Avoid Red Ocean Traps

You have to get your framing right to create blue oceans. Perspective is critical to success. Your mind-set is more ingrained than you realize.

Red Ocean Trap One: The belief that blue ocean strategy is a customer-oriented strategy that’s about being customer led.

A blue ocean strategist gains insights about reconstructing market boundaries not by looking at existing customers, but by exploring noncustomers.

Red Ocean Trap Two: The belief that to create blue oceans, you must venture beyond your core business,

Think of Casella Wines with [yellow tail] in the wine industry, Nintendo with the Wii, Chrysler with the minivan, Apple with its iMac,

Red Ocean Trap Three: The misconception that blue ocean strategy is about new technologies.

The reason buyers love these blue ocean offerings isn’t because they involve bleeding-edge technology per se, but because these offerings make the technology essentially disappear from buyer’s minds. Ask: How does your product or service offer a leap in productivity, simplicity, ease of use, convenience, fun and/or environmental friendliness? Value innovation, not technology innovation, is what opens up commercially compelling new markets.

Red Ocean Trap Four: The belief that to create a blue ocean, you must be first to market.

Blue ocean strategy is not about being first to market. Rather it’s about being first to get it right by linking innovation to value.

Red Ocean Trap Five: misconception that blue ocean strategy and differentiation strategy are synonymous.

Under traditional competitive strategy, differentiation is achieved by providing premium value at a higher cost to the company and at a higher price for customers.

Blue ocean strategy is an “and-and,” not an either-or, strategy.

Red Ocean Trap Six: The misconception that blue ocean strategy is a low-cost strategy that focuses on low pricing.

A blue ocean strategic move captures the mass of target buyers not through low-cost pricing, but through strategic pricing. The key here is not to pursue pricing against the competition within an industry but to pursue pricing against substitutes and alternatives that are currently capturing the noncustomers of your industry.

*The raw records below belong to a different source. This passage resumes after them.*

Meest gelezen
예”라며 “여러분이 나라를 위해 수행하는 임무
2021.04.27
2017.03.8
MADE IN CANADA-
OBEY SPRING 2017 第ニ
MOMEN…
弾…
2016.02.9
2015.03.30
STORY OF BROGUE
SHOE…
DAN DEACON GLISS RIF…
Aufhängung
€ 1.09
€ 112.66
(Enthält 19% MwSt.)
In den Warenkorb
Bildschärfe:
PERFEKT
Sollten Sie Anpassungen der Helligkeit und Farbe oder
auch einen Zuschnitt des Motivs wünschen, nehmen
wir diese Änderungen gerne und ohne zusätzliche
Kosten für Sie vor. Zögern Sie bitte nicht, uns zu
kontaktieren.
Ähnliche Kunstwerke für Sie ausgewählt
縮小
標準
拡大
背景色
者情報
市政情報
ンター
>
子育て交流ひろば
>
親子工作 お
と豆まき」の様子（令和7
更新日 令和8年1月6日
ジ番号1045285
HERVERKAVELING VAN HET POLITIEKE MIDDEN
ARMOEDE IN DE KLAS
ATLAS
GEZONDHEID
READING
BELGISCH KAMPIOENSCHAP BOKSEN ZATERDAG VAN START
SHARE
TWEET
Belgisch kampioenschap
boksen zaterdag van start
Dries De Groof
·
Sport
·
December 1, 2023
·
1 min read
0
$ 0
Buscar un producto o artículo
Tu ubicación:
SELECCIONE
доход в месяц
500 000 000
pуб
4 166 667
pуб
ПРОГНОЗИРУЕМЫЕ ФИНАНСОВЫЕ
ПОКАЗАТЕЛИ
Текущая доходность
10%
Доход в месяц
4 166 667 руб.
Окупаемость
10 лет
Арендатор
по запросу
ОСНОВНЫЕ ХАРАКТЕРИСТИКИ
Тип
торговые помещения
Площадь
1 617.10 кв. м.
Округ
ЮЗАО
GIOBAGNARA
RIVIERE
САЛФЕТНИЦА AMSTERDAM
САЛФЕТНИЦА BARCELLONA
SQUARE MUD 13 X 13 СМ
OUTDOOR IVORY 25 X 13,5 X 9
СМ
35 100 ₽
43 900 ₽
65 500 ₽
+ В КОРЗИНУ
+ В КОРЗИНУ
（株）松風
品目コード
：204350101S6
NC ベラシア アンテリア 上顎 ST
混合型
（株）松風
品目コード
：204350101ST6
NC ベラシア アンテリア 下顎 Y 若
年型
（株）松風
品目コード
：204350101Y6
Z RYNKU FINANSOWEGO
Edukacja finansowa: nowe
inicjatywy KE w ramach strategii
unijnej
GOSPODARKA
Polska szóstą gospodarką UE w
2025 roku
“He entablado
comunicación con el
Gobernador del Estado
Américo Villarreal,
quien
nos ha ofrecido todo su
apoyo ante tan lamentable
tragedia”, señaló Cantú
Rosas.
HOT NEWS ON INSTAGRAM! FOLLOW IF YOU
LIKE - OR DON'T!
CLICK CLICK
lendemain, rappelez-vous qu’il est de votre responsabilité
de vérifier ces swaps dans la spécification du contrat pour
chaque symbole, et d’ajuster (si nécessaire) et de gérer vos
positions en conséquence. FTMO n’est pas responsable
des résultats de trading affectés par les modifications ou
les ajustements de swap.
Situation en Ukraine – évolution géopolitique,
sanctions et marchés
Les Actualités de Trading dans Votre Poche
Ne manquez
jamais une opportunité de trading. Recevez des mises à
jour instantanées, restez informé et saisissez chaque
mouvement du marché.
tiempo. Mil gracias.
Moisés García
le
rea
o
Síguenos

Red Ocean Trap Seven: The belief that blue ocean strategy is the same as innovation.

Many technology innovators fail to create and capture blue oceans by confusing innovation with value innovation.

Red Ocean Trap Eight: The belief that blue ocean strategy is a theory of marketing and a niche strategy.

Blue ocean strategy should also not be confused with a niche strategy. It is more about de-segmenting the market by focusing on key commonalities across the buyer group to open up and capture the largest catchment of demand. When practitioners confuse the two, they all too often are driven to look for customer differences for niche markets in the existing industry space rather than the commonalities that cut across buyer groups in search of blue oceans or new demand.

Red Ocean Trap Nine: The belief that blue ocean strategy sees competition as bad when in fact it can be good for companies.

Red Ocean Trap Ten: The belief that blue ocean strategy is synonymous with creative destruction or disruption.

By reconstructing existing market boundaries, blue ocean strategy creates new market space and is created beyond existing industries. When new market space is created beyond existing industry boundaries, as with Viagra, reconstruction tends to bring about non destructive creation. In many cases, even when the reconstruction occurs within industries, blue ocean strategy also produces nondestructive creation. Nintendo’s Wii, for example, created a blue ocean in the video game industry. It had an element of creative destruction.

Blue ocean strategy is about redefining the problem itself, which tends to create new demand or an offering that often complements rather than displaces existing products and services.

The focus of the blue ocean strategy is not on restricting output at a high price but rather on creating new aggregate demand through a leap in buyer value at an accessible price. This creates a strong incentive not only to keep it that way over time to discourage potential free-riding imitators. In this way, buyers win and the society benefits from improved efficiency. This creates a win-win scenario. A breakthrough in value is achieved for buyers, for the company, and for society at large.